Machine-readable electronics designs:
*** Begin section ***

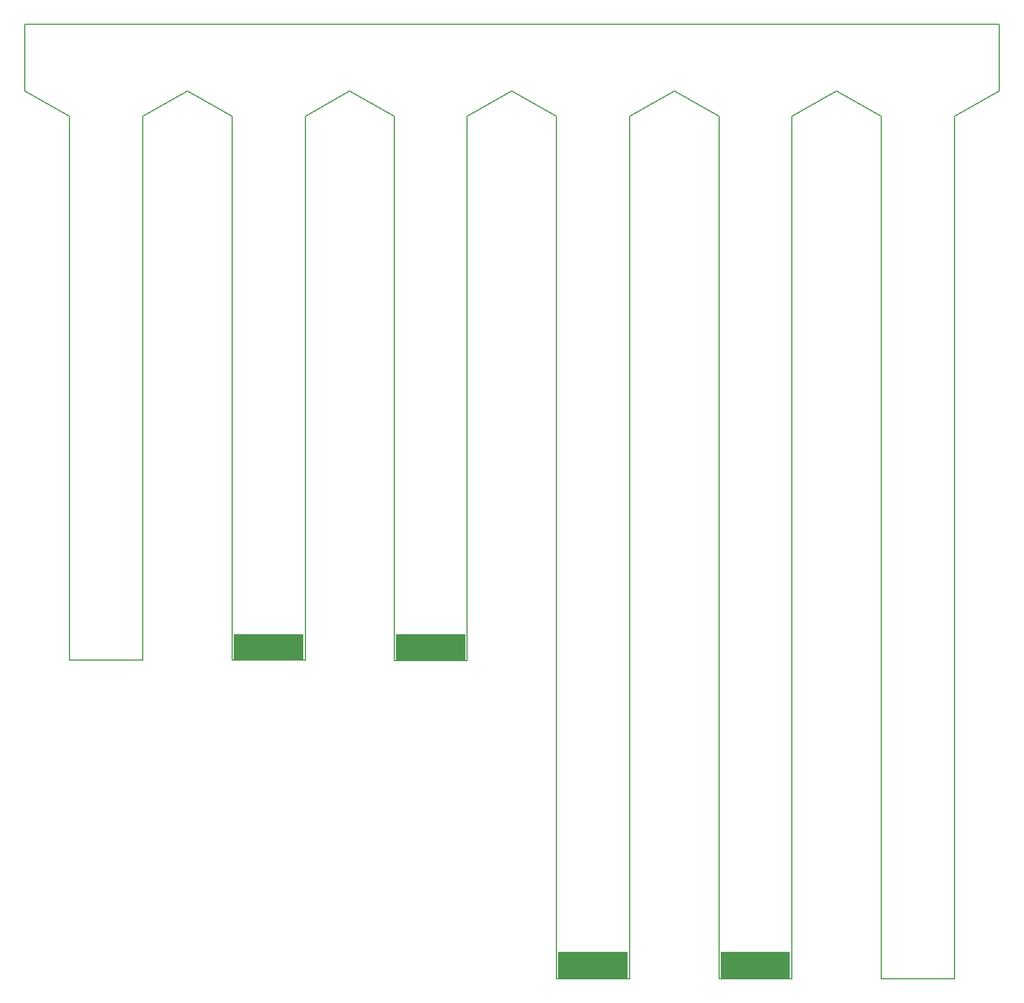
<source format=gbr>
%TF.GenerationSoftware,KiCad,Pcbnew,5.1.5+dfsg1-2~bpo10+1*%
%TF.CreationDate,2020-08-19T00:00:04+02:00*%
%TF.ProjectId,antmicro-alvium-flex-csi-adapter,616e746d-6963-4726-9f2d-616c7669756d,1.0.1*%
%TF.SameCoordinates,Original*%
%TF.FileFunction,Soldermask,Bot*%
%TF.FilePolarity,Negative*%
%FSLAX46Y46*%
G04 Gerber Fmt 4.6, Leading zero omitted, Abs format (unit mm)*
G04 Created by KiCad (PCBNEW 5.1.5+dfsg1-2~bpo10+1) date 2020-08-19 00:00:04 commit e5c3baf*
%MOMM*%
%LPD*%
G04 APERTURE LIST*
%ADD10C,0.150000*%
%ADD11C,0.100000*%
G04 APERTURE END LIST*
D10*
X285016000Y-214846000D02*
X296516000Y-214846000D01*
X303536000Y-64736000D02*
X303536000Y-75260000D01*
X278009000Y-75260000D02*
X285016000Y-79260000D01*
X296516000Y-79260000D02*
X303536000Y-75260000D01*
X285016000Y-214846000D02*
X285016000Y-79260000D01*
X296516000Y-214846000D02*
X296516000Y-79260000D01*
X168952000Y-79250000D02*
X175929000Y-75250000D01*
X150402000Y-64736000D02*
X150402000Y-75250000D01*
X157452000Y-164786000D02*
X168952000Y-164786000D01*
X157452000Y-164786000D02*
X157452000Y-79250000D01*
X168952000Y-164786000D02*
X168952000Y-79250000D01*
X150402000Y-75250000D02*
X157452000Y-79250000D01*
X233949000Y-214846000D02*
X233949000Y-79260000D01*
X252469000Y-75260000D02*
X259489000Y-79260000D01*
X270989000Y-214846000D02*
X270989000Y-79260000D01*
X259489000Y-214846000D02*
X270989000Y-214846000D01*
X259489000Y-214846000D02*
X259489000Y-79260000D01*
X270989000Y-79260000D02*
X278009000Y-75260000D01*
X226949000Y-75250000D02*
X233949000Y-79260000D01*
X233949000Y-214846000D02*
X245449000Y-214846000D01*
X245449000Y-214846000D02*
X245449000Y-79260000D01*
X245449000Y-79260000D02*
X252469000Y-75260000D01*
X208429000Y-79250000D02*
X201429000Y-75250000D01*
X219929000Y-79250000D02*
X226949000Y-75250000D01*
X208429000Y-164836000D02*
X208429000Y-79250000D01*
X219929000Y-164836000D02*
X219929000Y-79250000D01*
X208429000Y-164836000D02*
X219929000Y-164836000D01*
X194479000Y-79250000D02*
X201429000Y-75250000D01*
X175929000Y-75250000D02*
X182979000Y-79250000D01*
X194479000Y-164786000D02*
X194479000Y-79250000D01*
X182979000Y-164786000D02*
X182979000Y-79250000D01*
X182979000Y-164786000D02*
X194479000Y-164786000D01*
X150402000Y-64736000D02*
X303536000Y-64736000D01*
D11*
G36*
X245151000Y-214751000D02*
G01*
X234249000Y-214751000D01*
X234249000Y-210649000D01*
X245151000Y-210649000D01*
X245151000Y-214751000D01*
G37*
G36*
X270651000Y-214751000D02*
G01*
X259749000Y-214751000D01*
X259749000Y-210649000D01*
X270651000Y-210649000D01*
X270651000Y-214751000D01*
G37*
G36*
X194151000Y-164751000D02*
G01*
X183249000Y-164751000D01*
X183249000Y-160649000D01*
X194151000Y-160649000D01*
X194151000Y-164751000D01*
G37*
G36*
X219651000Y-164751000D02*
G01*
X208749000Y-164751000D01*
X208749000Y-160649000D01*
X219651000Y-160649000D01*
X219651000Y-164751000D01*
G37*
M02*

</source>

*** End section ***

Problem
Output exactly the lines from the one containing "X259749000Y-214751000D01*" through the last line of the records, both included. Output nothing else.

Your solution
X259749000Y-214751000D01*
X259749000Y-210649000D01*
X270651000Y-210649000D01*
X270651000Y-214751000D01*
G37*
G36*
X194151000Y-164751000D02*
G01*
X183249000Y-164751000D01*
X183249000Y-160649000D01*
X194151000Y-160649000D01*
X194151000Y-164751000D01*
G37*
G36*
X219651000Y-164751000D02*
G01*
X208749000Y-164751000D01*
X208749000Y-160649000D01*
X219651000Y-160649000D01*
X219651000Y-164751000D01*
G37*
M02*

</source>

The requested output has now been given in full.